EXERCISE MATERIALS:

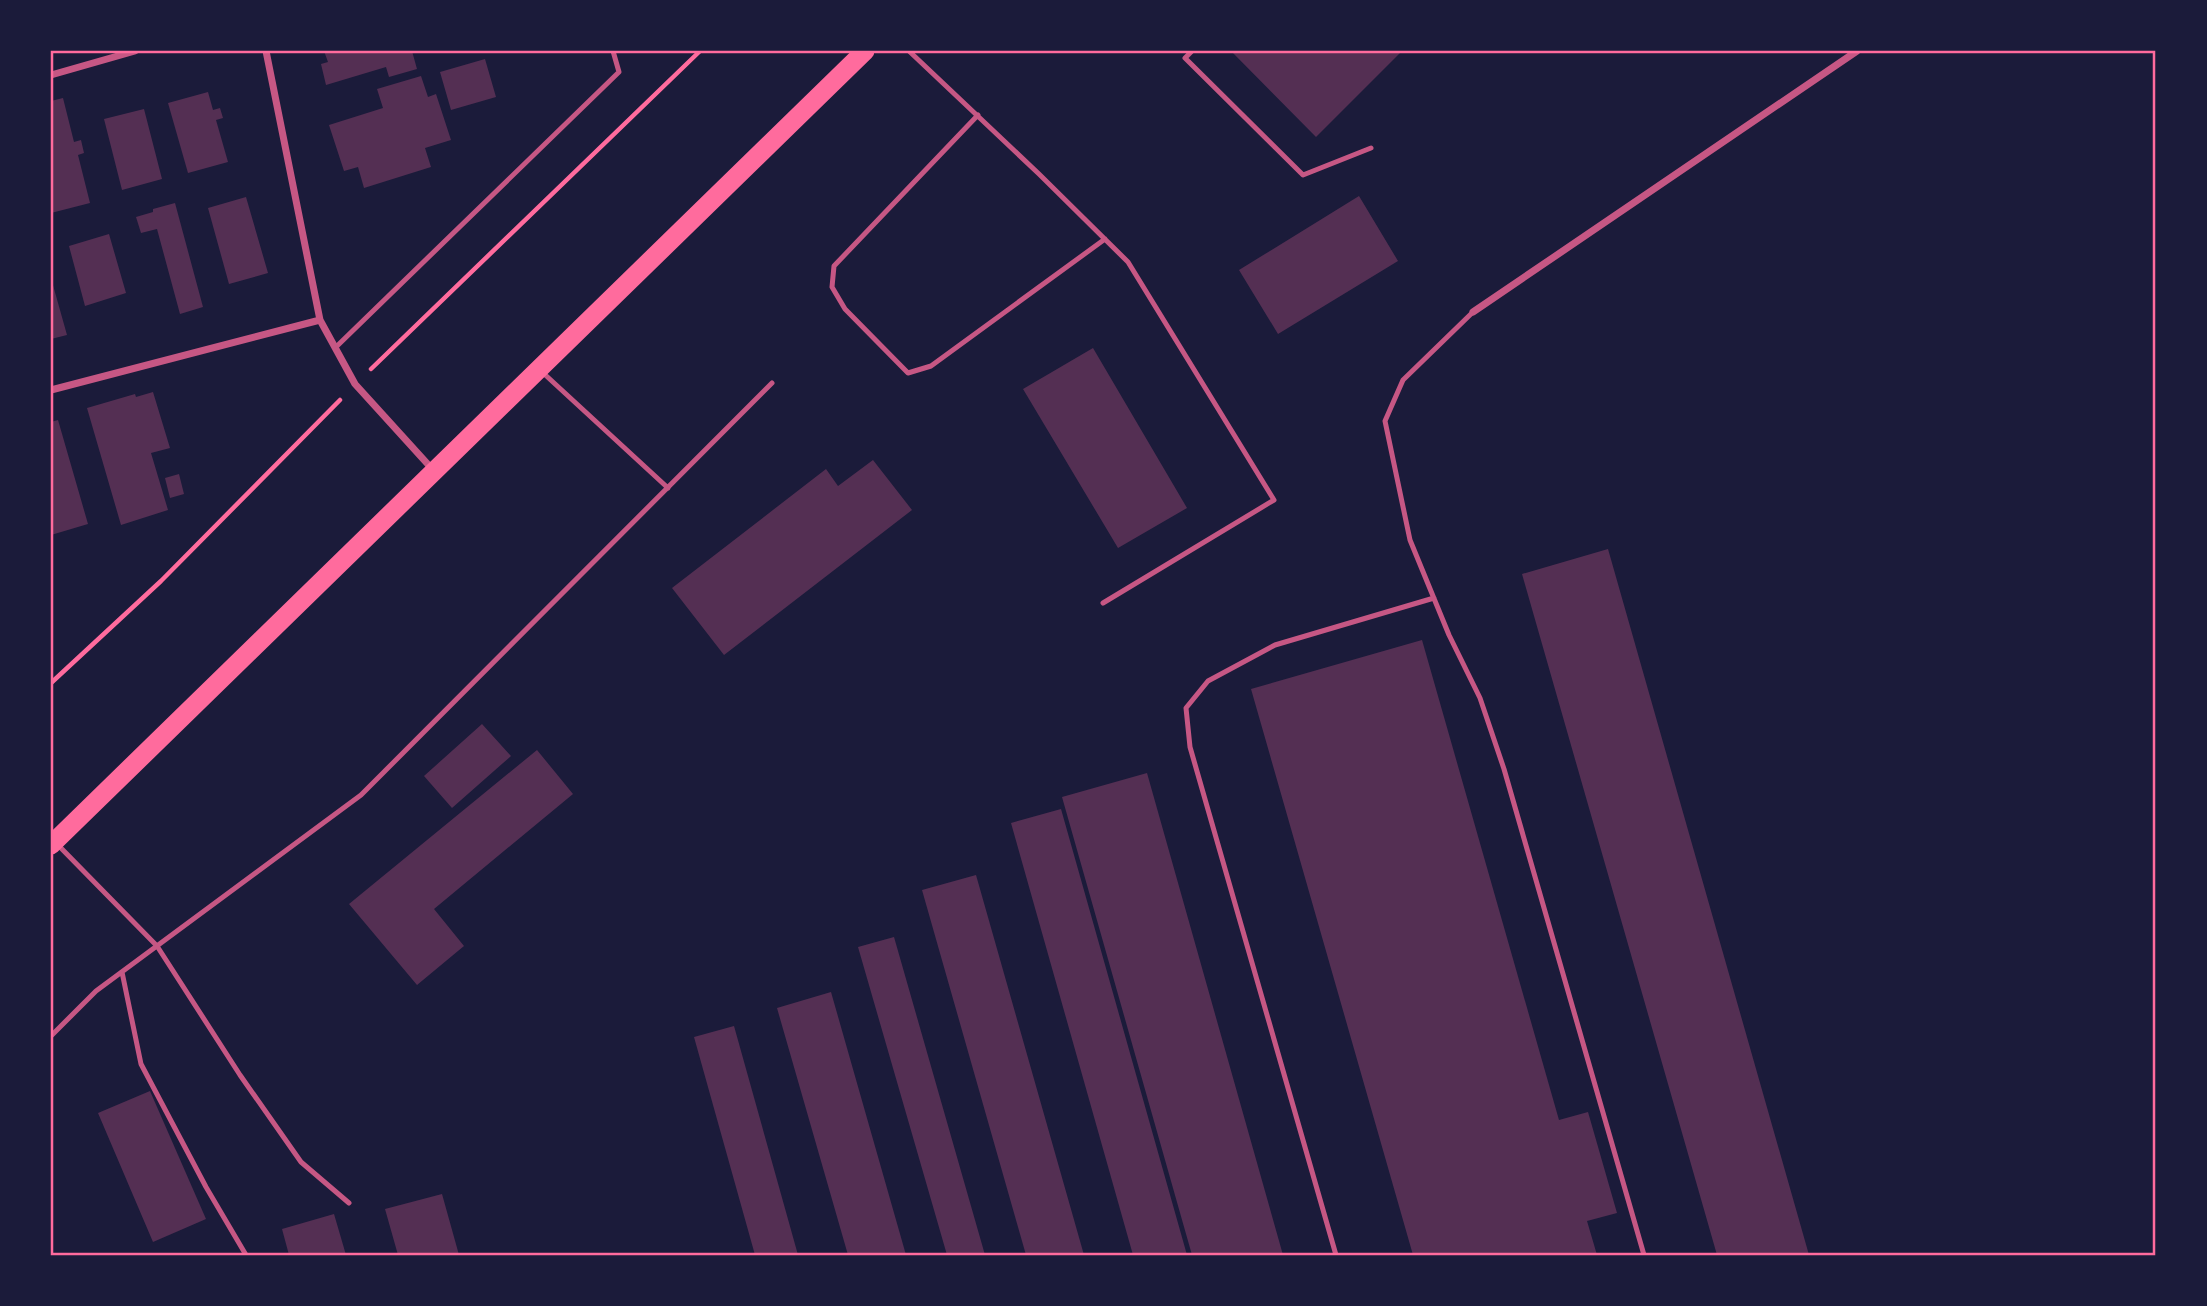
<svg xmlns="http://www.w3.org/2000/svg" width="2207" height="1306" viewBox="0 0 2207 1306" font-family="'Nunito Sans',sans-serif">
	<rect width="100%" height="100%" fill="#1b1b3a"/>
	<path fill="#542f53" d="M 324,51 L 412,51 L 417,69 L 389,77 L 386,67 L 326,85 L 321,64 L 328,62 Z
		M 1231,51 L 1402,51 L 1316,137 Z
		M 485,59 L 496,97 L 451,110 L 440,72 Z
		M 421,76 L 428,97 L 436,94 L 451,140 L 425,148 L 431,167 L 364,188 L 358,167 L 344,171 L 329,125 L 383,108 L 377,89 Z
		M 208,92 L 213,110 L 220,108 L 223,118 L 216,120 L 228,162 L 188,173 L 168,103 Z
		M 63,98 L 74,142 L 81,140 L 84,153 L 78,155 L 90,203 L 51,213 L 51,101 Z
		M 144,109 L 162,179 L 122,190 L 104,119 Z
		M 1359,196 L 1398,261 L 1278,334 L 1239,270 Z
		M 246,197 L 268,273 L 229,284 L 208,208 Z
		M 175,203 L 203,307 L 180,314 L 157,229 L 141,233 L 136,217 L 153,212 L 153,209 Z
		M 109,234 L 126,293 L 85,306 L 69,246 Z
		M 51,278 L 67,335 L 51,339 Z
		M 1093,348 L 1187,508 L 1118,548 L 1023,389 Z
		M 153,392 L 170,448 L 151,453 L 168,510 L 121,525 L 87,408 L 135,394 L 136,397 Z
		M 58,420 L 88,524 L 51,535 L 51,422 Z
		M 873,460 L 912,510 L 724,655 L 672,588 L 826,469 L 838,486 Z
		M 179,474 L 184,494 L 170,498 L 165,478 Z
		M 1608,549 L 1809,1255 L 1717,1255 L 1522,574 Z
		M 1422,640 L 1559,1120 L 1588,1112 L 1617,1213 L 1587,1221 L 1597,1255 L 1413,1255 L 1251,689 Z
		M 482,724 L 511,756 L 452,808 L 424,776 Z
		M 537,750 L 573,794 L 434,909 L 464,946 L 417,985 L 349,904 Z
		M 1147,773 L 1283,1255 L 1192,1255 L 1062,797 Z
		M 1061,809 L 1187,1255 L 1133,1255 L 1011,823 Z
		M 976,875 L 1084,1255 L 1026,1255 L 922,890 Z
		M 894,937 L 985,1255 L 947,1255 L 858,947 Z
		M 831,992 L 906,1255 L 848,1255 L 777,1008 Z
		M 734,1026 L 798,1255 L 755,1255 L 694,1037 Z
		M 150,1091 L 206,1219 L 153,1242 L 98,1113 Z
		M 442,1194 L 459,1255 L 398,1255 L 385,1209 Z
		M 334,1214 L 346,1255 L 289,1255 L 282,1229 Z"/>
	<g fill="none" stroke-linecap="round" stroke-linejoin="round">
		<path stroke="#ff6b9d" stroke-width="4.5" d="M 371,369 L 700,51
			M 51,683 L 161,581 L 340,400"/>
		<path stroke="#c65784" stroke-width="5" d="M 909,51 L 1039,174 L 1128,262 L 1274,500 L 1103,603
			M 1192,51 L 1185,58 L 1303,175 L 1371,148
			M 978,115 L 834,266 L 832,287 L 845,309 L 908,373 L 931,366 L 1105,239
			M 1473,312 L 1403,380 L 1385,421 L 1410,540 L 1449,635 L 1480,698 L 1504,769 L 1644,1255
			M 336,347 L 619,72 L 613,51
			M 541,371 L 668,488
			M 57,844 L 157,946 L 240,1075 L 301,1162 L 349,1203
			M 122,972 L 141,1064 L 206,1187 L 246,1255
			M 51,1036 L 96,991 L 361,795 L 772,383
			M 1336,1255 L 1190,747 L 1186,708 L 1208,681 L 1275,645 L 1434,598"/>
		<path stroke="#c65784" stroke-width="7" d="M 266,51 L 320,320 L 355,384 L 434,471
			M 51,75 L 135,51
			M 1473,312 L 1857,51
			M 51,390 L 320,320"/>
		<path stroke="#ff6b9d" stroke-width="19" d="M 51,845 L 865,51"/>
	</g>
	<rect width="2207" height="1306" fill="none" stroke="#1b1b3a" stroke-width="105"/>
	<rect x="52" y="52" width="2102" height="1202" fill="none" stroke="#ff6b9d" stroke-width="2.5"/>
</svg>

TASK INSTRUCTIONS: Copy all records exactly, no images.

PROBLEM SOLUTION:
<svg xmlns="http://www.w3.org/2000/svg" width="2207" height="1306" viewBox="0 0 2207 1306" font-family="'Nunito Sans',sans-serif">
	<rect width="100%" height="100%" fill="#1b1b3a"/>
	<path fill="#542f53" d="M 324,51 L 412,51 L 417,69 L 389,77 L 386,67 L 326,85 L 321,64 L 328,62 Z
		M 1231,51 L 1402,51 L 1316,137 Z
		M 485,59 L 496,97 L 451,110 L 440,72 Z
		M 421,76 L 428,97 L 436,94 L 451,140 L 425,148 L 431,167 L 364,188 L 358,167 L 344,171 L 329,125 L 383,108 L 377,89 Z
		M 208,92 L 213,110 L 220,108 L 223,118 L 216,120 L 228,162 L 188,173 L 168,103 Z
		M 63,98 L 74,142 L 81,140 L 84,153 L 78,155 L 90,203 L 51,213 L 51,101 Z
		M 144,109 L 162,179 L 122,190 L 104,119 Z
		M 1359,196 L 1398,261 L 1278,334 L 1239,270 Z
		M 246,197 L 268,273 L 229,284 L 208,208 Z
		M 175,203 L 203,307 L 180,314 L 157,229 L 141,233 L 136,217 L 153,212 L 153,209 Z
		M 109,234 L 126,293 L 85,306 L 69,246 Z
		M 51,278 L 67,335 L 51,339 Z
		M 1093,348 L 1187,508 L 1118,548 L 1023,389 Z
		M 153,392 L 170,448 L 151,453 L 168,510 L 121,525 L 87,408 L 135,394 L 136,397 Z
		M 58,420 L 88,524 L 51,535 L 51,422 Z
		M 873,460 L 912,510 L 724,655 L 672,588 L 826,469 L 838,486 Z
		M 179,474 L 184,494 L 170,498 L 165,478 Z
		M 1608,549 L 1809,1255 L 1717,1255 L 1522,574 Z
		M 1422,640 L 1559,1120 L 1588,1112 L 1617,1213 L 1587,1221 L 1597,1255 L 1413,1255 L 1251,689 Z
		M 482,724 L 511,756 L 452,808 L 424,776 Z
		M 537,750 L 573,794 L 434,909 L 464,946 L 417,985 L 349,904 Z
		M 1147,773 L 1283,1255 L 1192,1255 L 1062,797 Z
		M 1061,809 L 1187,1255 L 1133,1255 L 1011,823 Z
		M 976,875 L 1084,1255 L 1026,1255 L 922,890 Z
		M 894,937 L 985,1255 L 947,1255 L 858,947 Z
		M 831,992 L 906,1255 L 848,1255 L 777,1008 Z
		M 734,1026 L 798,1255 L 755,1255 L 694,1037 Z
		M 150,1091 L 206,1219 L 153,1242 L 98,1113 Z
		M 442,1194 L 459,1255 L 398,1255 L 385,1209 Z
		M 334,1214 L 346,1255 L 289,1255 L 282,1229 Z"/>
	<g fill="none" stroke-linecap="round" stroke-linejoin="round">
		<path stroke="#ff6b9d" stroke-width="4.5" d="M 371,369 L 700,51
			M 51,683 L 161,581 L 340,400"/>
		<path stroke="#c65784" stroke-width="5" d="M 909,51 L 1039,174 L 1128,262 L 1274,500 L 1103,603
			M 1192,51 L 1185,58 L 1303,175 L 1371,148
			M 978,115 L 834,266 L 832,287 L 845,309 L 908,373 L 931,366 L 1105,239
			M 1473,312 L 1403,380 L 1385,421 L 1410,540 L 1449,635 L 1480,698 L 1504,769 L 1644,1255
			M 336,347 L 619,72 L 613,51
			M 541,371 L 668,488
			M 57,844 L 157,946 L 240,1075 L 301,1162 L 349,1203
			M 122,972 L 141,1064 L 206,1187 L 246,1255
			M 51,1036 L 96,991 L 361,795 L 772,383
			M 1336,1255 L 1190,747 L 1186,708 L 1208,681 L 1275,645 L 1434,598"/>
		<path stroke="#c65784" stroke-width="7" d="M 266,51 L 320,320 L 355,384 L 434,471
			M 51,75 L 135,51
			M 1473,312 L 1857,51
			M 51,390 L 320,320"/>
		<path stroke="#ff6b9d" stroke-width="19" d="M 51,845 L 865,51"/>
	</g>
	<rect width="2207" height="1306" fill="none" stroke="#1b1b3a" stroke-width="105"/>
	<rect x="52" y="52" width="2102" height="1202" fill="none" stroke="#ff6b9d" stroke-width="2.5"/>
</svg>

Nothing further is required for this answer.